Monsieur le président, madame la ministre, mes chers collègues, il n’est pas dans les habitudes de notre commission de recourir à des motions de procédure. Depuis des années, nous avons toujours essayé de trouver des compromis utiles avec l’Assemblée nationale, afin d’améliorer le travail législatif.
Ce fut le cas sous la précédente majorité concernant la réforme de l’AFP, du second dividende numérique et même de la loi relative à la liberté de la création, à l’architecture et au patrimoine, dite « LCAP ».
La proposition de loi que nous examinons se distingue de ces précédents textes sur le fond comme sur la forme. Un mot tout d’abord sur la méthode retenue. Le fait de recourir à une proposition de loi, qui plus est en procédure accélérée, pour traduire une initiative présidentielle, n’aura permis de gagner ni en efficacité, ni en qualité, ni en temps. Elle aura surtout privé le Parlement d’une étude d’impact sérieuse et empêché un travail en amont par le Conseil d’État dont l’avis – plutôt sévère – du 19 avril a contraint nos collègues députés à une refonte en profondeur.
Nous aurions pu essayer de réécrire le texte à notre tour, mais cela aurait voulu dire l’amputer de ses principales dispositions. D’après les conversations que j’ai pu avoir, rien ne me laisse penser que la majorité de l’Assemblée nationale était prête à renoncer à son texte.
Si nous avons dû nous résoudre, à contrecœur, je dois le dire, madame la ministre, à envisager un rejet global de cette proposition de loi, c’est que nous avons pris conscience à mesure que nous auditionnions les professionnels du double péril que porte ce texte.
Tout d’abord, pratiquement tous nos interlocuteurs ont jugé impossible d’éradiquer les fake news grâce au dispositif juridique prévu. À cet égard, je citerai le Conseil d’État : « L’intervention institutionnelle ne saurait, en tout état de cause, résoudre le problème informationnel lié aux réseaux sociaux, en effet, ces derniers créent indépendamment des fake news des bulles informationnelles qui mettent en avant les contenus adaptés aux profils de leurs utilisateurs et, par la suite, renforcent les convictions de chacun, sans plus les confronter à des points de vue divergents ».
De surcroît, une quasi-unanimité s’est fait jour quant aux risques que ce texte fait peser sur la sécurité juridique et le fonctionnement de nos médias. Fallait-il donc un texte qui donne à tous le sentiment qu’informer constituera un délit à l’avenir ? Les objections juridiques sont nombreuses.
Je rappellerai, pour ma part, que ce texte comprend trois types de dispositions d’importance différente, dont aucune ne donne satisfaction.

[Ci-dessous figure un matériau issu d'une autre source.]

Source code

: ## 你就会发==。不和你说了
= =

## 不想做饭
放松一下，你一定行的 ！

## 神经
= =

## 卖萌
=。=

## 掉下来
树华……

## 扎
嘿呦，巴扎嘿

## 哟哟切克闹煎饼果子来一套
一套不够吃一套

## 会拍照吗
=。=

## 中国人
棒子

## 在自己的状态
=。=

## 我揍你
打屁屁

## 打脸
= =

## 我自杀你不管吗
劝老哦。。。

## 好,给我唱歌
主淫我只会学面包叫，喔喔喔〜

Il y a tout d’abord les mesures en trompe-l’œil relatives aux plateformes numériques, qui sont d’autant plus décevantes qu’internet est à la fois le lieu où apparaissent les fausses informations et celui où elles prospèrent. La proposition de loi esquisse une « suprarégulation », qui a seulement le goût d’une « autorégulation ».
La responsabilité des Google, et autres Facebook, dont le rôle est considéré comme technique et passif, n’est selon moi toujours pas reconnue à sa juste mesure ; ce qui rappelle l’urgence d’une initiative européenne. Oui, monsieur Malhuret, nous voulons légiférer, mais à un niveau qui soit pertinent.